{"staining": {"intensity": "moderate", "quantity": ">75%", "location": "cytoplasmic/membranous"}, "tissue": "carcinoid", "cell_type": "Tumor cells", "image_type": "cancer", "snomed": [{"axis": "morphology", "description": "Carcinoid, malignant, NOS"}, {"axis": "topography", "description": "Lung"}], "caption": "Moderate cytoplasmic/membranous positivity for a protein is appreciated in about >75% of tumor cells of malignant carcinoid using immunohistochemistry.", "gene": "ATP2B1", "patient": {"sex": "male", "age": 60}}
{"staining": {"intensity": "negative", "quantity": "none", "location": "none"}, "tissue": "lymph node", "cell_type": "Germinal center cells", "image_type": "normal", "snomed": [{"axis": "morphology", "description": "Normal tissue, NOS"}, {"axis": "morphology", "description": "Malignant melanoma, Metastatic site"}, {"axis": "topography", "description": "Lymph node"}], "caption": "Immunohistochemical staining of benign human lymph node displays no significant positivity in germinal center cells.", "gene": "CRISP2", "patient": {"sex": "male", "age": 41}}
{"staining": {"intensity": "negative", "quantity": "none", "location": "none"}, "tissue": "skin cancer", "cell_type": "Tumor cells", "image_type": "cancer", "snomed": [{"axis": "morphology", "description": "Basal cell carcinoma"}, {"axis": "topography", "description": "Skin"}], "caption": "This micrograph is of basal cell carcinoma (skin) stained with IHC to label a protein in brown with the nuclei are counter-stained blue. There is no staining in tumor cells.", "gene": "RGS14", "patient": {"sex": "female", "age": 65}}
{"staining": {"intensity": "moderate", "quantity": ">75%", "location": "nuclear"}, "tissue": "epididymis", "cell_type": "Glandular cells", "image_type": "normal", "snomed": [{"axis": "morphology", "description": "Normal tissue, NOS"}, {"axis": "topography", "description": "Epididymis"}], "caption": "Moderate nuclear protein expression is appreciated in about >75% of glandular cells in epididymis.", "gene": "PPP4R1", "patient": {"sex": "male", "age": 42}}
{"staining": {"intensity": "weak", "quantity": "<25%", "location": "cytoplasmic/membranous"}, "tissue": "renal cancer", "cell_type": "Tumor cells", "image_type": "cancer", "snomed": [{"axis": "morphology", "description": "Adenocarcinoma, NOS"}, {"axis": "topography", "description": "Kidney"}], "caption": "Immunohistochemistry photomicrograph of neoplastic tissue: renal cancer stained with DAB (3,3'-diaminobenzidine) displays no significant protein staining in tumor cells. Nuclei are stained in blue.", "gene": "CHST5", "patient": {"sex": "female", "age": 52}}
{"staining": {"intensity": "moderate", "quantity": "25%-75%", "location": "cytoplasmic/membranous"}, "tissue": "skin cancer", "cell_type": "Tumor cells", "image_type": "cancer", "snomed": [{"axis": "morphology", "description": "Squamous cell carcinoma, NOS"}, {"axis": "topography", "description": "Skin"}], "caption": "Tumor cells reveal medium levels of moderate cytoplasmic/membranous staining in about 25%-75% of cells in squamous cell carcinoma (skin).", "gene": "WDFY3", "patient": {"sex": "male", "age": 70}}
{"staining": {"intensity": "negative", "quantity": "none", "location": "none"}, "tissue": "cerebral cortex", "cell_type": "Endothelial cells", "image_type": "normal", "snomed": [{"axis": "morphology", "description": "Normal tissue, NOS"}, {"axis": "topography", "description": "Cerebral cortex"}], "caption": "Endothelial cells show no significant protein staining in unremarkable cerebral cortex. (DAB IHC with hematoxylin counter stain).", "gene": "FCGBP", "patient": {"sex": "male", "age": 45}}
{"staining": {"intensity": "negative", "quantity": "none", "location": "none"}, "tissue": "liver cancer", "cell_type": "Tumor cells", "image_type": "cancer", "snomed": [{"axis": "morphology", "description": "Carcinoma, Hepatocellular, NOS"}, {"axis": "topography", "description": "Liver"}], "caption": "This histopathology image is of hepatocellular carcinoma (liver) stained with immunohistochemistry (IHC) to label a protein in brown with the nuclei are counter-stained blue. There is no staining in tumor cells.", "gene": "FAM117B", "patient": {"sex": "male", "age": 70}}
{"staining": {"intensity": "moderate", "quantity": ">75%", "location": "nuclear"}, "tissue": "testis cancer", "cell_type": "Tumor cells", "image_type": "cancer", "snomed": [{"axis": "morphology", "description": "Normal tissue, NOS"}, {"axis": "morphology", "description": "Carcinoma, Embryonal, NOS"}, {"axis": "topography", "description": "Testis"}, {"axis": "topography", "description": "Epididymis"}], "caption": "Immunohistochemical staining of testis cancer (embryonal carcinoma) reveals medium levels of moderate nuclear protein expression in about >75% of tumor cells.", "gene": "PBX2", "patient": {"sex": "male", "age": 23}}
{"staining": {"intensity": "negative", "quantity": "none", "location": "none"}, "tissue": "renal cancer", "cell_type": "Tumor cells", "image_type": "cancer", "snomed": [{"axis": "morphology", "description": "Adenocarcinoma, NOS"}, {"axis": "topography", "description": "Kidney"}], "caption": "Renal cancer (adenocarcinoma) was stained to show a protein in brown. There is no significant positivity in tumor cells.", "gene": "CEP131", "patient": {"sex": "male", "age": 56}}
++++++++++
- Goal of the exercise
Transcribe the entries above so that nothing in them differs from the original.

- Written response
{"staining": {"intensity": "moderate", "quantity": ">75%", "location": "cytoplasmic/membranous"}, "tissue": "carcinoid", "cell_type": "Tumor cells", "image_type": "cancer", "snomed": [{"axis": "morphology", "description": "Carcinoid, malignant, NOS"}, {"axis": "topography", "description": "Lung"}], "caption": "Moderate cytoplasmic/membranous positivity for a protein is appreciated in about >75% of tumor cells of malignant carcinoid using immunohistochemistry.", "gene": "ATP2B1", "patient": {"sex": "male", "age": 60}}
{"staining": {"intensity": "negative", "quantity": "none", "location": "none"}, "tissue": "lymph node", "cell_type": "Germinal center cells", "image_type": "normal", "snomed": [{"axis": "morphology", "description": "Normal tissue, NOS"}, {"axis": "morphology", "description": "Malignant melanoma, Metastatic site"}, {"axis": "topography", "description": "Lymph node"}], "caption": "Immunohistochemical staining of benign human lymph node displays no significant positivity in germinal center cells.", "gene": "CRISP2", "patient": {"sex": "male", "age": 41}}
{"staining": {"intensity": "negative", "quantity": "none", "location": "none"}, "tissue": "skin cancer", "cell_type": "Tumor cells", "image_type": "cancer", "snomed": [{"axis": "morphology", "description": "Basal cell carcinoma"}, {"axis": "topography", "description": "Skin"}], "caption": "This micrograph is of basal cell carcinoma (skin) stained with IHC to label a protein in brown with the nuclei are counter-stained blue. There is no staining in tumor cells.", "gene": "RGS14", "patient": {"sex": "female", "age": 65}}
{"staining": {"intensity": "moderate", "quantity": ">75%", "location": "nuclear"}, "tissue": "epididymis", "cell_type": "Glandular cells", "image_type": "normal", "snomed": [{"axis": "morphology", "description": "Normal tissue, NOS"}, {"axis": "topography", "description": "Epididymis"}], "caption": "Moderate nuclear protein expression is appreciated in about >75% of glandular cells in epididymis.", "gene": "PPP4R1", "patient": {"sex": "male", "age": 42}}
{"staining": {"intensity": "weak", "quantity": "<25%", "location": "cytoplasmic/membranous"}, "tissue": "renal cancer", "cell_type": "Tumor cells", "image_type": "cancer", "snomed": [{"axis": "morphology", "description": "Adenocarcinoma, NOS"}, {"axis": "topography", "description": "Kidney"}], "caption": "Immunohistochemistry photomicrograph of neoplastic tissue: renal cancer stained with DAB (3,3'-diaminobenzidine) displays no significant protein staining in tumor cells. Nuclei are stained in blue.", "gene": "CHST5", "patient": {"sex": "female", "age": 52}}
{"staining": {"intensity": "moderate", "quantity": "25%-75%", "location": "cytoplasmic/membranous"}, "tissue": "skin cancer", "cell_type": "Tumor cells", "image_type": "cancer", "snomed": [{"axis": "morphology", "description": "Squamous cell carcinoma, NOS"}, {"axis": "topography", "description": "Skin"}], "caption": "Tumor cells reveal medium levels of moderate cytoplasmic/membranous staining in about 25%-75% of cells in squamous cell carcinoma (skin).", "gene": "WDFY3", "patient": {"sex": "male", "age": 70}}
{"staining": {"intensity": "negative", "quantity": "none", "location": "none"}, "tissue": "cerebral cortex", "cell_type": "Endothelial cells", "image_type": "normal", "snomed": [{"axis": "morphology", "description": "Normal tissue, NOS"}, {"axis": "topography", "description": "Cerebral cortex"}], "caption": "Endothelial cells show no significant protein staining in unremarkable cerebral cortex. (DAB IHC with hematoxylin counter stain).", "gene": "FCGBP", "patient": {"sex": "male", "age": 45}}
{"staining": {"intensity": "negative", "quantity": "none", "location": "none"}, "tissue": "liver cancer", "cell_type": "Tumor cells", "image_type": "cancer", "snomed": [{"axis": "morphology", "description": "Carcinoma, Hepatocellular, NOS"}, {"axis": "topography", "description": "Liver"}], "caption": "This histopathology image is of hepatocellular carcinoma (liver) stained with immunohistochemistry (IHC) to label a protein in brown with the nuclei are counter-stained blue. There is no staining in tumor cells.", "gene": "FAM117B", "patient": {"sex": "male", "age": 70}}
{"staining": {"intensity": "moderate", "quantity": ">75%", "location": "nuclear"}, "tissue": "testis cancer", "cell_type": "Tumor cells", "image_type": "cancer", "snomed": [{"axis": "morphology", "description": "Normal tissue, NOS"}, {"axis": "morphology", "description": "Carcinoma, Embryonal, NOS"}, {"axis": "topography", "description": "Testis"}, {"axis": "topography", "description": "Epididymis"}], "caption": "Immunohistochemical staining of testis cancer (embryonal carcinoma) reveals medium levels of moderate nuclear protein expression in about >75% of tumor cells.", "gene": "PBX2", "patient": {"sex": "male", "age": 23}}
{"staining": {"intensity": "negative", "quantity": "none", "location": "none"}, "tissue": "renal cancer", "cell_type": "Tumor cells", "image_type": "cancer", "snomed": [{"axis": "morphology", "description": "Adenocarcinoma, NOS"}, {"axis": "topography", "description": "Kidney"}], "caption": "Renal cancer (adenocarcinoma) was stained to show a protein in brown. There is no significant positivity in tumor cells.", "gene": "CEP131", "patient": {"sex": "male", "age": 56}}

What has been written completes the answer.